**Текст для чтения**
::::::::::
Изобретатель счастливого пути
Нет лучше порядка на дорогах, чем броуновское движение. Это доказал голландский инженер Ханс Мондерман.
Историки утверждают, что в этих местах в 879 году погиб князь Рюрик, пытаясь отвоевать свои бывшие владения. Сегодня Фризия — это плоская равнина, отделенная от мелкого моря дюнами и дамбами, покрытая зелеными пастбищами. На них пасутся лучшие в Нидерландах молочные коровы. Из их молока делают вкусный сыр.
Драхтен возник в XVII веке из слияния маленьких деревень на речке Драхт. Еще в начале 50-х годов прошлого столетия здесь обитали всего десять тысяч душ. Потом «Филипс» построил фабрику, в которой четырнадцать тысяч наемных рабочих стали делать электробритвы. На дрожжах «Филипса» Драхтен вырос в город-пятидесятитысячник.
Но сюда я приехал не за красивым пейзажем, не за сыром и не за бритвами.
Ханс Мондерман — инженер дорожного движения, трафик-инженер. Среди коллег во всем мире он известен ненавистью к дорожным знакам. Нет, он не против понятного знака на загородном шоссе перед крутым виражом. Но убежден, что большинство знаков не только раздражают, но и опасны. Они — расписка в беспомощности трафик-инженеров, которые не смогли обустроить улицу, перекресток, площадь.
К Хансу едут со всего мира: коллеги, градоначальники, журналисты. Он самый известный из трафик-инженеров новой закваски: одновременно еще и архитектор, дизайнер, социолог, психолог. И еще, как у нас говорят, подвижник. Он пытается реализовать свои идеи, продавливая стену консерватизма.
— Двадцать пять лет назад я начал анализировать аварии, — вспоминает он. — Часами стоял на перекрестках, наблюдая за поведением людей. Почему случаются аварии? Потому что другие не видят или не хотят видеть твоих ошибок. А человеку свойственно ошибаться. При разборе происшествий на первом плане технические и правовые аргументы, и меньше всего — человеческий фактор. В результате наблюдений оказалось, что даже правильные сигналы и знаки могут способствовать авариям.
Инженер дорожного движения — это профессия, которой обучают в вузах. В Западной Европе не полиция, а трафик-инженеры определяют, где поставить знак, светофор, как разметить дорогу.
Эта наука родилась, когда автомобиль начинал господствовать на дорогах. Основы были заложены в Англии школой Макадама. Чуть позднее, в 1927 году, широкую известность получил пример обустройства Редберна в Америке. Американцы начали строить города для машин. В 1963-м инженер Бьюкенен представил доклад британскому правительству, в котором определил современные отношения между городом и автомобилем. Автомобиль и человек должны быть разделены, гласил его вердикт. Этот принцип апартеида главенствует и сейчас. Макадам, Редберн и Бьюкенен — три столпа науки о трафике. Мондерман освоил классику, но сразу же в ней усомнился.
::::::::::
**Задание 1**
Кто в Западной Европе, согласно тексту о Хансе Мондермане, решает, где поставить знак или светофор и как разметить дорогу?
**Задание 2**
Перескажите в виде краткого списка абзац текста о Хансе Мондермане, который начинается словами «Драхтен возник в XVII веке», сохранив его основные факты.
**Задание 3**
Продолжите текст о Хансе Мондермане после его последнего предложения.
Записи, приведенные далее, для работы не понадобятся.
::::::::::
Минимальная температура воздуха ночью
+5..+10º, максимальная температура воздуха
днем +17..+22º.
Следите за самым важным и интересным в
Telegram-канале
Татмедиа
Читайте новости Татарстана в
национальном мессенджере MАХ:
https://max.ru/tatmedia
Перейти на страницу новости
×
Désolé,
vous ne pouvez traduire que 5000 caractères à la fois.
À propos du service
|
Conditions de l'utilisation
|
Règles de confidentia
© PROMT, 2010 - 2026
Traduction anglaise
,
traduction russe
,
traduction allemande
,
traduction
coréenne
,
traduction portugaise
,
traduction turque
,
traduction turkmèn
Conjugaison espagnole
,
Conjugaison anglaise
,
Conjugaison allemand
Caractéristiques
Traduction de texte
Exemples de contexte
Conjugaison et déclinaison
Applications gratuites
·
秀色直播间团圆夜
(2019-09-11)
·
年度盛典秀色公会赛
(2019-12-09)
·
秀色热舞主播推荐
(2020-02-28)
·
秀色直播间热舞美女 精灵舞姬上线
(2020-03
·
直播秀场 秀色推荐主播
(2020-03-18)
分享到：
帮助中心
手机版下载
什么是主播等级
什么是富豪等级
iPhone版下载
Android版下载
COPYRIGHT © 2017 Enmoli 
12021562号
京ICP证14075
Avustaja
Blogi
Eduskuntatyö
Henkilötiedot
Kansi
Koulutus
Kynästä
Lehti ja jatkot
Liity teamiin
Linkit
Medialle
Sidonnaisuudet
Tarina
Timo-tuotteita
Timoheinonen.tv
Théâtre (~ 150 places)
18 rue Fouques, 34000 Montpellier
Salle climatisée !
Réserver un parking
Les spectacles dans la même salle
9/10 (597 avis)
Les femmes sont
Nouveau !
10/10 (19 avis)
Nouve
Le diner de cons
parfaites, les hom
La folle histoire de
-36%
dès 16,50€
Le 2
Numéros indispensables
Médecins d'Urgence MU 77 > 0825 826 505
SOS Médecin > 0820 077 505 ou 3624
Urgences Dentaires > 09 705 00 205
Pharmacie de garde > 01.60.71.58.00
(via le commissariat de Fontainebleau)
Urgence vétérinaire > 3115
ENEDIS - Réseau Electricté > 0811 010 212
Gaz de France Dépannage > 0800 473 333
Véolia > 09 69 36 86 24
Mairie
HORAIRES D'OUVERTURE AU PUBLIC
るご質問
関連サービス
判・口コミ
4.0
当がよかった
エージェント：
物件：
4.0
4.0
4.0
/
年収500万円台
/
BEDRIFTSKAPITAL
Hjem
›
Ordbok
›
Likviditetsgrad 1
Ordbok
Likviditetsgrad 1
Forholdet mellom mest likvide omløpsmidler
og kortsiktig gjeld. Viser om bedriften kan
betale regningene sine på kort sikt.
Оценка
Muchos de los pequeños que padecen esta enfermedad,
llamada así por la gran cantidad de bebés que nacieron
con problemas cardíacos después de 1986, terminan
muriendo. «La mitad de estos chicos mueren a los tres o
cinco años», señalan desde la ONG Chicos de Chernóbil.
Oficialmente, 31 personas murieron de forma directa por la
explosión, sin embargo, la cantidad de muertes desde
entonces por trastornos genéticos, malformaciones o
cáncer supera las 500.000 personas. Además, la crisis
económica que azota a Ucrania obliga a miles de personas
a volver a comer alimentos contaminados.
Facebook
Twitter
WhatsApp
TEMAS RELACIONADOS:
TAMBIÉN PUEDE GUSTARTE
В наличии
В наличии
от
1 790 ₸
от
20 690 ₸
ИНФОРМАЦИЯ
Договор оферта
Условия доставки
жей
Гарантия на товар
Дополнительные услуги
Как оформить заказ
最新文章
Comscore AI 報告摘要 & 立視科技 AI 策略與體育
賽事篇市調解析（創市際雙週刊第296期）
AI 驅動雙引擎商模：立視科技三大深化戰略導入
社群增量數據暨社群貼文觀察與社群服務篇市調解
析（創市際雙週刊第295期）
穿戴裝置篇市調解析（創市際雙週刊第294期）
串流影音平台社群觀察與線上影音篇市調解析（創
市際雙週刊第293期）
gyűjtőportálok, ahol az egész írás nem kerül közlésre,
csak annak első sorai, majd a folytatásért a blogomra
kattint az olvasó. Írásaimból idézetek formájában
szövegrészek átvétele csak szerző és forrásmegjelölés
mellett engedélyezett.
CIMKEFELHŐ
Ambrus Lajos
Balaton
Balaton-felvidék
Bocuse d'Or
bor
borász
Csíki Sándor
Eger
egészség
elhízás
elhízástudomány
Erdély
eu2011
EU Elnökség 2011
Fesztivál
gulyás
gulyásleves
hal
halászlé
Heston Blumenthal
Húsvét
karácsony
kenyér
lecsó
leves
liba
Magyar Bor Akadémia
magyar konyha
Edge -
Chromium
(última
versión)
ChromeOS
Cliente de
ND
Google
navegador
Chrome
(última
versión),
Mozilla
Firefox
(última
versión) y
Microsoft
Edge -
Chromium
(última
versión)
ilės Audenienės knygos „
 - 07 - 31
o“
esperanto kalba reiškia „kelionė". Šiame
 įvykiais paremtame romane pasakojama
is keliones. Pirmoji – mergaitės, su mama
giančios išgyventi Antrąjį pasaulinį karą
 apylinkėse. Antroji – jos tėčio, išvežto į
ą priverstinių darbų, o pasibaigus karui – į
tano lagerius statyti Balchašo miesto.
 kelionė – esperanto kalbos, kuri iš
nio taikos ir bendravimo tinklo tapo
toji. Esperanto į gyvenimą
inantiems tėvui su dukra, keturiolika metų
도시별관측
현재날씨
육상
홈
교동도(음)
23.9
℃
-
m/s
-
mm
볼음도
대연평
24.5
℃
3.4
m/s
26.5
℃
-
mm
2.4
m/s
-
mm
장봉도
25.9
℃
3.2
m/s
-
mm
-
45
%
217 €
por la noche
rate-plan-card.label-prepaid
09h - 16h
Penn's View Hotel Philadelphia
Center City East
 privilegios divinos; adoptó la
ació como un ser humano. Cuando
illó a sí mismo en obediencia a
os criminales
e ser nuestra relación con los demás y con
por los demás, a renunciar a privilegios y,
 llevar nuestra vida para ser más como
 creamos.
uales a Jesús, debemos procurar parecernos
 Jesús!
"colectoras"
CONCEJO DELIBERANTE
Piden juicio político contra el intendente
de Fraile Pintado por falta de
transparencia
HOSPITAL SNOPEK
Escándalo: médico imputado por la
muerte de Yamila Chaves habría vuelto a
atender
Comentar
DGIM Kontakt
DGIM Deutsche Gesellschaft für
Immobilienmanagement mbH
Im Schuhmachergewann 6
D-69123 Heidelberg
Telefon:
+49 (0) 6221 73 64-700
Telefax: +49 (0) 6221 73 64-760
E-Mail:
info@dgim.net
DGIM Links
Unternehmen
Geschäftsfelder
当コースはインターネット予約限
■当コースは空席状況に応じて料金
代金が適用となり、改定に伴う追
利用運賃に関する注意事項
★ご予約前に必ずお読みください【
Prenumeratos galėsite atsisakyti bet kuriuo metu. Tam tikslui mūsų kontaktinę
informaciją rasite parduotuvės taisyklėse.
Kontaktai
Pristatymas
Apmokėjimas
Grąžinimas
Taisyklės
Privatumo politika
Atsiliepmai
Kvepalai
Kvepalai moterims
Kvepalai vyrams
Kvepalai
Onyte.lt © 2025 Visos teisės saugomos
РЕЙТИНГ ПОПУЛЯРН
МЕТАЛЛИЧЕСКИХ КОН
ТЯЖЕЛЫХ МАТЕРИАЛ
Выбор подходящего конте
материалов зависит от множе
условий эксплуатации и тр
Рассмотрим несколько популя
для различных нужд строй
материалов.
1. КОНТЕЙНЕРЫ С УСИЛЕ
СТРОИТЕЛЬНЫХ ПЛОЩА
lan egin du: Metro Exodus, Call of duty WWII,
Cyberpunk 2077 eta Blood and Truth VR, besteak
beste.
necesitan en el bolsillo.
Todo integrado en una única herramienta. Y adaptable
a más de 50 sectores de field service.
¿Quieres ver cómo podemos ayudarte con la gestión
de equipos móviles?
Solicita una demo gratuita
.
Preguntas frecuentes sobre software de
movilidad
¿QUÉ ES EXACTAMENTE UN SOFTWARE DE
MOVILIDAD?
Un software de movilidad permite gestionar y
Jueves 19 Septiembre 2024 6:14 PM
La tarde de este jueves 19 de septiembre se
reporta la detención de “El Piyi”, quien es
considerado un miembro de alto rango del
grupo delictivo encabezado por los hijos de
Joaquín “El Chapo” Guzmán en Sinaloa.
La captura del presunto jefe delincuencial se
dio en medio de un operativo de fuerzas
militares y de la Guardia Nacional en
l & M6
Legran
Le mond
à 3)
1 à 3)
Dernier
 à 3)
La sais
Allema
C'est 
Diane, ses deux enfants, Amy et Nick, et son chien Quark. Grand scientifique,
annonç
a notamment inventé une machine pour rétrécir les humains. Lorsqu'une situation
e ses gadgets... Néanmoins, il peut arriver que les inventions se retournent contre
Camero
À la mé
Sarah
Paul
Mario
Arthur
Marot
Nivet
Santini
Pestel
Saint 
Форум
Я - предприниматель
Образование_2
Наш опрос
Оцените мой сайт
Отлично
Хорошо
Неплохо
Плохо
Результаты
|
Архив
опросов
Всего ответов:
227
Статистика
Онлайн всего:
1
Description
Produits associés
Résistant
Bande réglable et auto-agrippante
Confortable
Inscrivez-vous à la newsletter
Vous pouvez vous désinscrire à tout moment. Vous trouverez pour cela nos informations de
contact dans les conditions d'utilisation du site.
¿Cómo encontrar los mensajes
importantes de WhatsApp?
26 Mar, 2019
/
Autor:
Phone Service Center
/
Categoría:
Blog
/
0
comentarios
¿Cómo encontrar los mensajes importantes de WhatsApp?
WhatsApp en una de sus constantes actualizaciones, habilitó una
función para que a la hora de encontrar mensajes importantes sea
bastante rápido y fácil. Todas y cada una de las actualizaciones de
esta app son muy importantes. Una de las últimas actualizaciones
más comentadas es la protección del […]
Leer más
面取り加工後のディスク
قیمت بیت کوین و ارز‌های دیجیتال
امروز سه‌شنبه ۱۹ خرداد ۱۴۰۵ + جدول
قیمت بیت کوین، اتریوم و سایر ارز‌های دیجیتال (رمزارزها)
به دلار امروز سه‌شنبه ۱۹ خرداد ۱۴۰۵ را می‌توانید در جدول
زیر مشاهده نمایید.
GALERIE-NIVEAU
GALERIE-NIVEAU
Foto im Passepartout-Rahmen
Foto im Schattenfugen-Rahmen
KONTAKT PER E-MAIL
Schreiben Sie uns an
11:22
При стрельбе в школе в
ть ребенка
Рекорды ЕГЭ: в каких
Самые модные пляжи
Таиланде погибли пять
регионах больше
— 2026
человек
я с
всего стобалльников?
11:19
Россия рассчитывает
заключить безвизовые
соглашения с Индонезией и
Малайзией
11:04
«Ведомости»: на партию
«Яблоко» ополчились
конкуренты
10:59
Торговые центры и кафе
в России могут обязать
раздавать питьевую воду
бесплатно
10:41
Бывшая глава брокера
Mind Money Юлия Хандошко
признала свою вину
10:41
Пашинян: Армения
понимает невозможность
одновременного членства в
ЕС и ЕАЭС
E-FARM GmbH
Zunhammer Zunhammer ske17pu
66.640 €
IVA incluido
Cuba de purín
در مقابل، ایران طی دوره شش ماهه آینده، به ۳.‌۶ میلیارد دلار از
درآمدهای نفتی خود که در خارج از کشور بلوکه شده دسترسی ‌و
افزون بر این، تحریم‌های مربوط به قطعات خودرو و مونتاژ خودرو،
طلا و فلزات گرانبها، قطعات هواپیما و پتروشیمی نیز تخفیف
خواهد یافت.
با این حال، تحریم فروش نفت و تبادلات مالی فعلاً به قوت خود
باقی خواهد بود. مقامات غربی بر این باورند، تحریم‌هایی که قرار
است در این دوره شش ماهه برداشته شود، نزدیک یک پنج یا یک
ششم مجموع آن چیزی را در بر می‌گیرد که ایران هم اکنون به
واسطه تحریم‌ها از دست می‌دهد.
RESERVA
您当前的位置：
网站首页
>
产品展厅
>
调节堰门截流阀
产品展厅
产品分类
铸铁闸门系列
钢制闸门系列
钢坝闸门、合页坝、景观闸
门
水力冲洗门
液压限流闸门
::::::::::
**Ответ 1**
Трафик-инженеры, а не полиция.

**Ответ 2**
- Драхтен возник в XVII веке из слияния маленьких деревень на речке Драхт.
- В начале 50-х годов прошлого столетия там жило всего десять тысяч человек.
- «Филипс» построил там фабрику, на которой четырнадцать тысяч рабочих делали электробритвы.
- Благодаря «Филипсу» Драхтен вырос в город с населением в пятьдесят тысяч человек.

**Ответ 3**
— Мои исследования показывают, что господин Бьюкенен был не прав. Разве цель в том, чтобы доехать из точки А в точку Б? Это одно из средств. А цель — качество жизни, комфортабельное человеческое пространство, где вы часть исторической и культурной среды. В современном городе слишком много правил и мало этики. В конечном счете это затрудняет движение. Чем дальше, тем хуже. Выход из тупика в том, чтобы превратить проезжую часть в человеческое пространство. И пусть люди, включая водителей, ведут себя на нем, как люди. Хорошие, плохие — разные.
— Что значит «человеческое пространство»?
— Такое, в котором все вокруг побуждает вести себя так, как ведут себя нормальные люди, не скованные приказами. Знак, разметка, светофор — это приказы. В обычной жизни вы действуете не по приказам, а по обстоятельствам. Я предложил убрать лишние знаки и перестроить проблемные перекрестки.
Можно выделить шесть «мер Мондермана».
1. Минимум дорожных знаков и умная архитектура дороги. Она, а не знаки и разметка, диктует поведение.
2. Улица не должна быть унылой. Приветствуются яркие фасады с цветами, расставленные со вкусом малые скульптуры, оригинальные светильники. (На главной площади Драхтена фонтаны меняют высоту в зависимости от плотности трафика.)
3. Одинаковое освещение дороги и тротуаров. Иначе — ощущение дискриминации, апартеида.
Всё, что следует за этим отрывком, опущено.